(Text data extracted from pages)
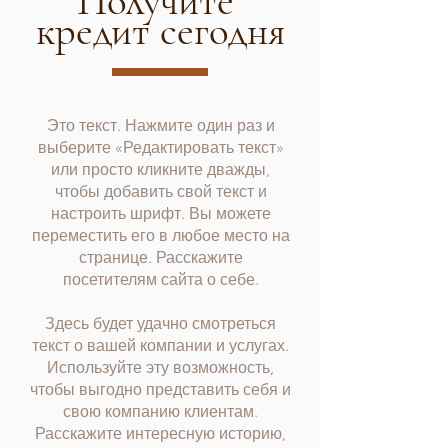
Получите
кредит сегодня
Это текст. Нажмите один раз и
выберите «Редактировать текст»
или просто кликните дважды,
чтобы добавить свой текст и
настроить шрифт. Вы можете
переместить его в любое место на
странице. Расскажите
посетителям сайта о себе.
Здесь будет удачно смотреться
текст о вашей компании и услугах.
Используйте эту возможность,
чтобы выгодно представить себя и
свою компанию клиентам.
Расскажите интересную историю,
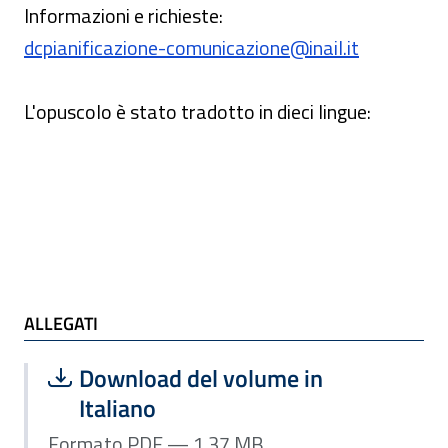
Informazioni e richieste:
dcpianificazione-comunicazione@inail.it
L'opuscolo è stato tradotto in dieci lingue:
ALLEGATI
Scarica file:
Formato PDF — Dimensione 1.37 MB
Download del volume in
Italiano
Formato PDF — 1.37 MB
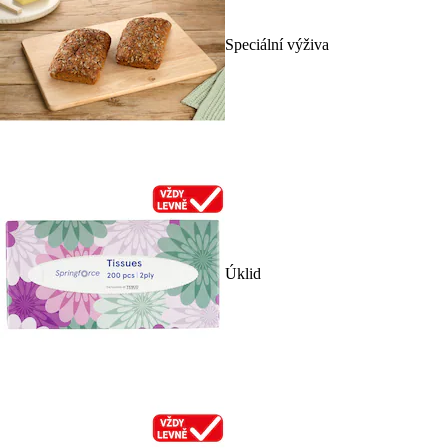
Speciální výživa
Úklid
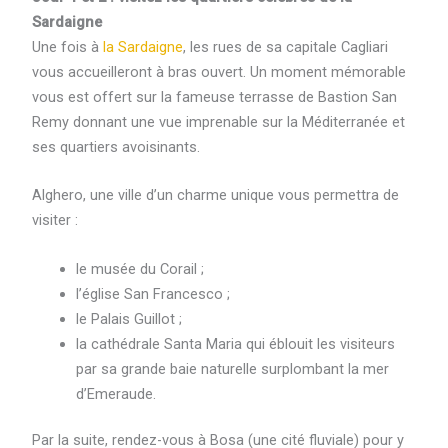
Sardaigne
Une fois à
la Sardaigne
, les rues de sa capitale Cagliari
vous accueilleront à bras ouvert. Un moment mémorable
vous est offert sur la fameuse terrasse de Bastion San
Remy donnant une vue imprenable sur la Méditerranée et
ses quartiers avoisinants.
Alghero, une ville d’un charme unique vous permettra de
visiter :
le musée du Corail ;
l’église San Francesco ;
le Palais Guillot ;
la cathédrale Santa Maria qui éblouit les visiteurs
par sa grande baie naturelle surplombant la mer
d’Emeraude.
Par la suite, rendez-vous à Bosa (une cité fluviale) pour y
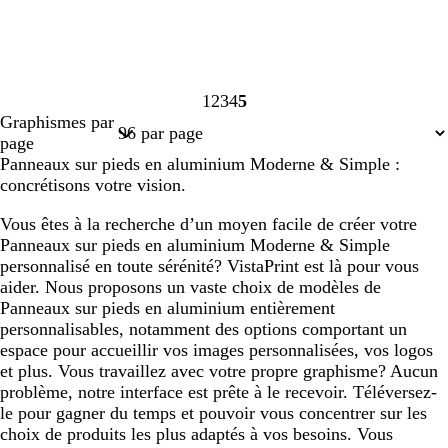
1
2
3
4
5
Page
Page
Page
Page
Page
Graphismes par
1
2
3
4
5
page
Panneaux sur pieds en aluminium Moderne & Simple :
concrétisons votre vision.
Vous êtes à la recherche d’un moyen facile de créer votre
Panneaux sur pieds en aluminium Moderne & Simple
personnalisé en toute sérénité? VistaPrint est là pour vous
aider. Nous proposons un vaste choix de modèles de
Panneaux sur pieds en aluminium entièrement
personnalisables, notamment des options comportant un
espace pour accueillir vos images personnalisées, vos logos
et plus. Vous travaillez avec votre propre graphisme? Aucun
problème, notre interface est prête à le recevoir. Téléversez-
le pour gagner du temps et pouvoir vous concentrer sur les
choix de produits les plus adaptés à vos besoins. Vous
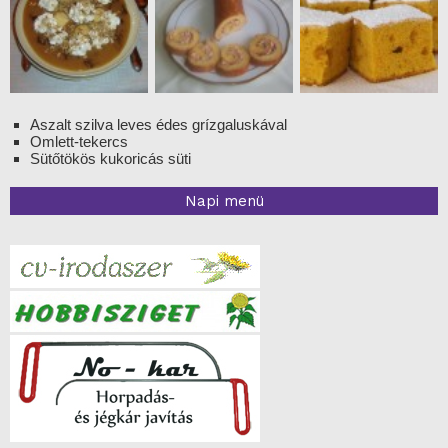
Aszalt szilva leves édes grízgaluskával
Omlett-tekercs
Sütőtökös kukoricás süti
Napi menü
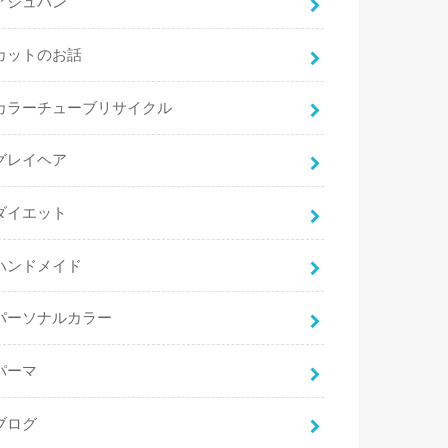
アジュバン
カットのお話
カラーチューブリサイクル
グレイヘア
ダイエット
ハンドメイド
パーソナルカラー
パーマ
ブログ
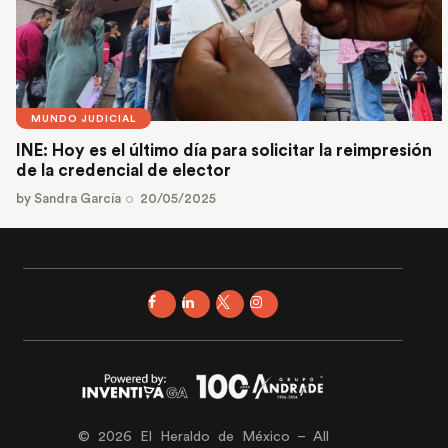
MUNDO JUDICIAL
INE: Hoy es el último día para solicitar la reimpresión
de la credencial de elector
by
Sandra García
20/05/2025
© 2026 El Heraldo de México – All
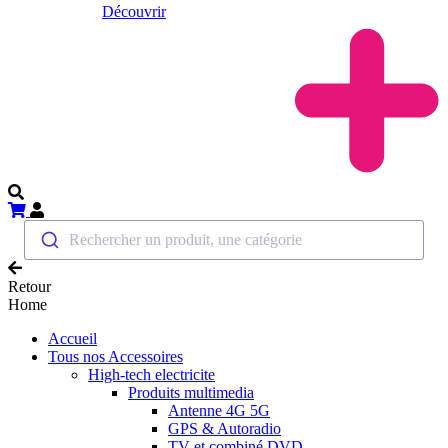
Découvrir
Rechercher un produit, une catégorie
Retour
Home
Accueil
Tous nos Accessoires
High-tech electricite
Produits multimedia
Antenne 4G 5G
GPS & Autoradio
TV et combiné DVD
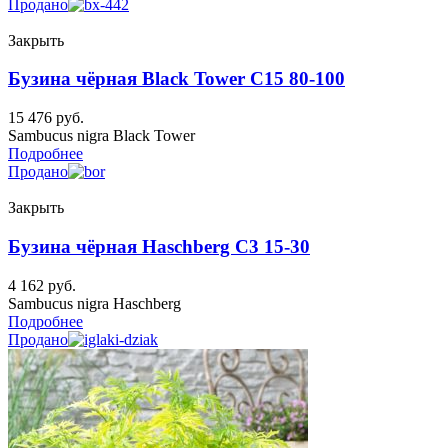
Продано
Закрыть
Бузина чёрная Black Tower C15 80-100
15 476
руб.
Sambucus nigra Black Tower
Подробнее
Продано
Закрыть
Бузина чёрная Haschberg C3 15-30
4 162
руб.
Sambucus nigra Haschberg
Подробнее
Продано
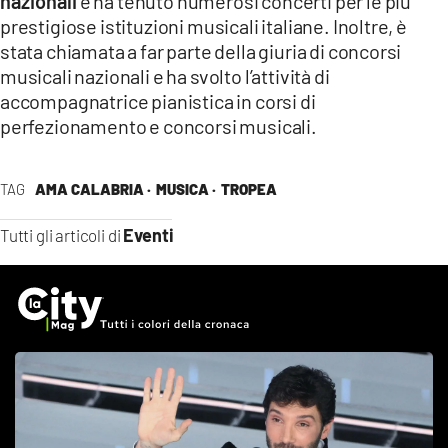
nazionali
e ha tenuto numerosi concerti per le più
prestigiose istituzioni musicali italiane. Inoltre, è
stata chiamata a far parte della giuria di concorsi
musicali nazionali e ha svolto l’attività di
accompagnatrice pianistica in corsi di
perfezionamento e concorsi musicali.
TAG
AMA CALABRIA ·
MUSICA ·
TROPEA
Eventi
Tutti gli articoli di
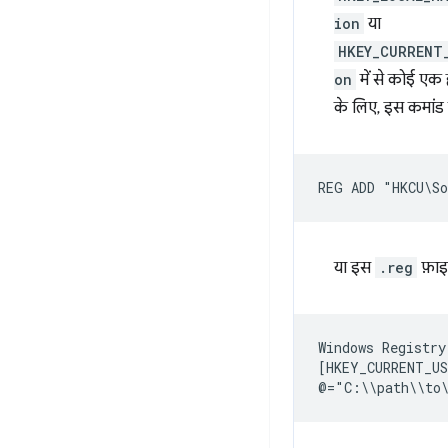
ion
या
HKEY_CURRENT
on
में से कोई एक 
के लिए, इस कमांड 
या इस
.reg
फ़ाइ
Windows Registry
[HKEY_CURRENT_US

- _Required action_:
How many lines in the material above contain the string "pour"? Give only the number.

- _Output of the exercise_:
4